The problem:
Determine how many lines in the entries below contain the word "What", and reply with that number alone.

Data under study:
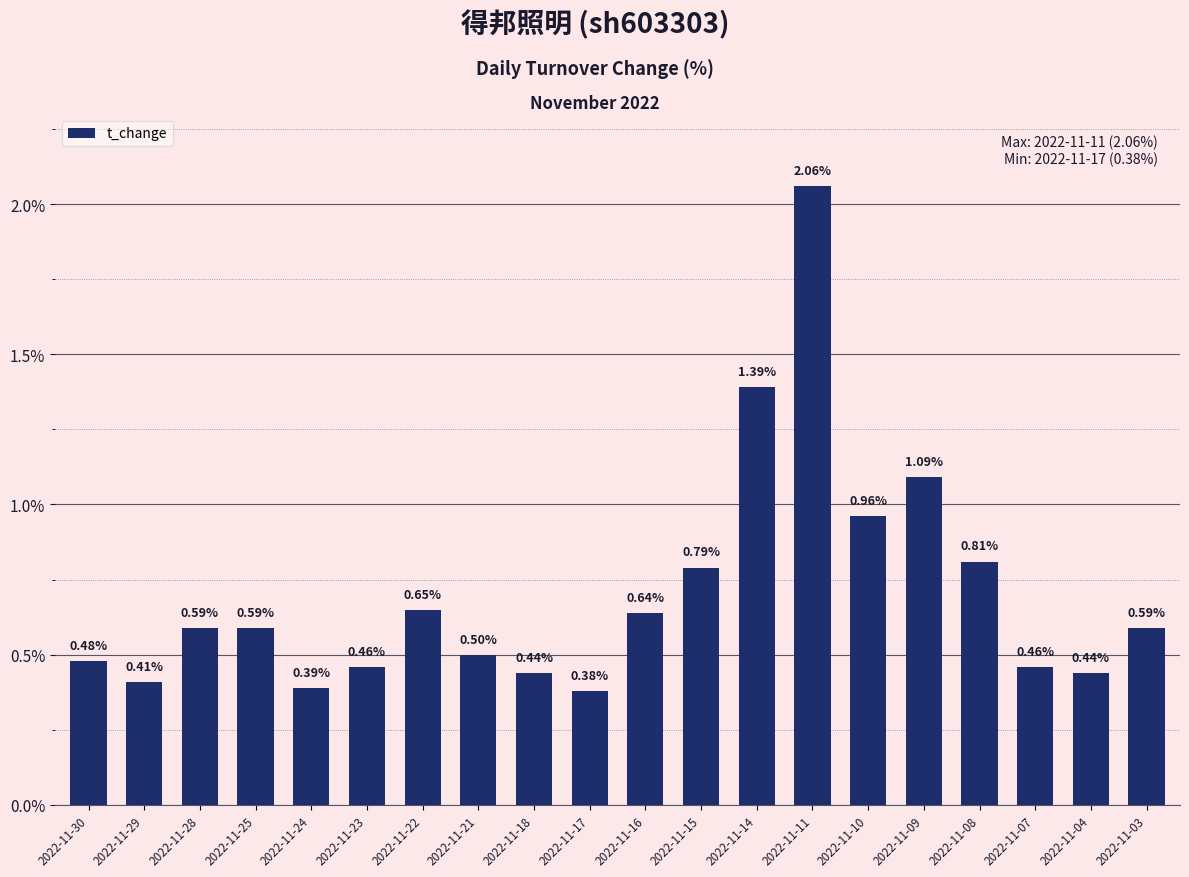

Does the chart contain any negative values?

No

* * *

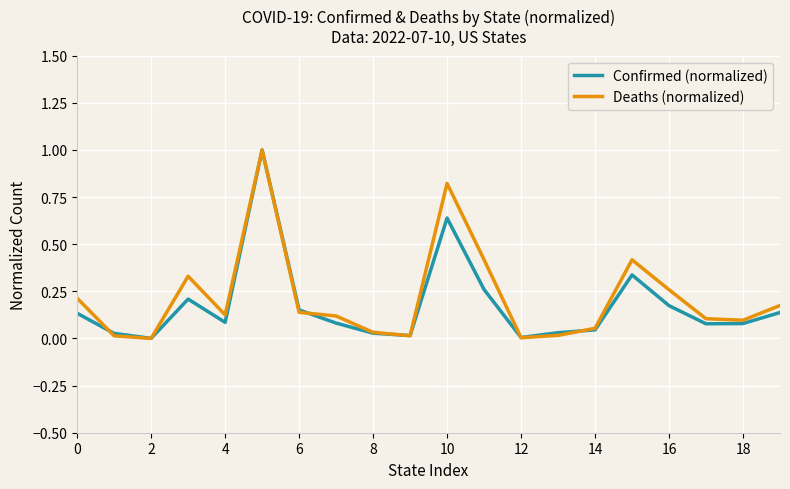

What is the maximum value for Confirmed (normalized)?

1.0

--

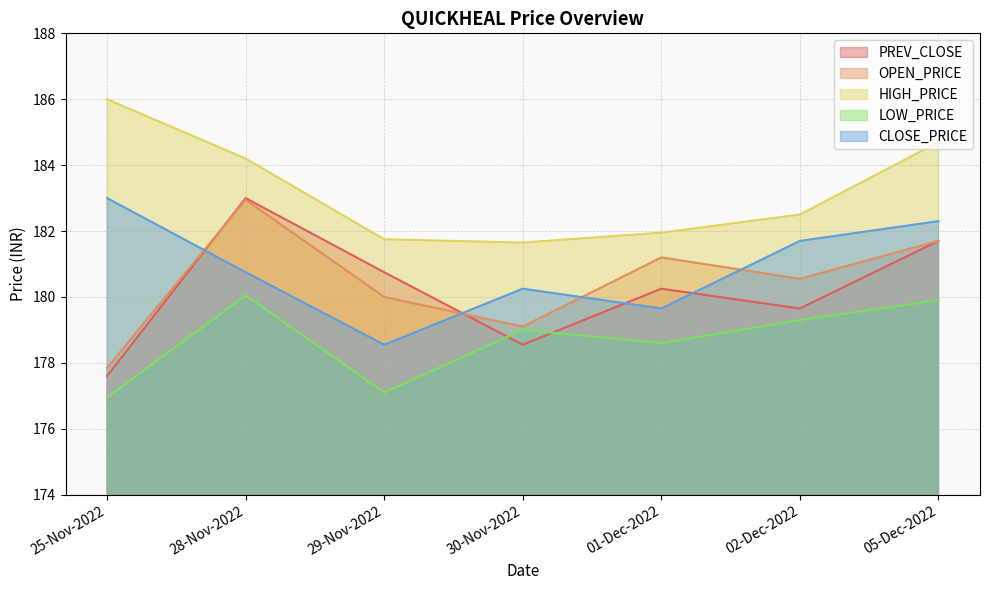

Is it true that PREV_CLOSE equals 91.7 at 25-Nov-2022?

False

Worked solution:
1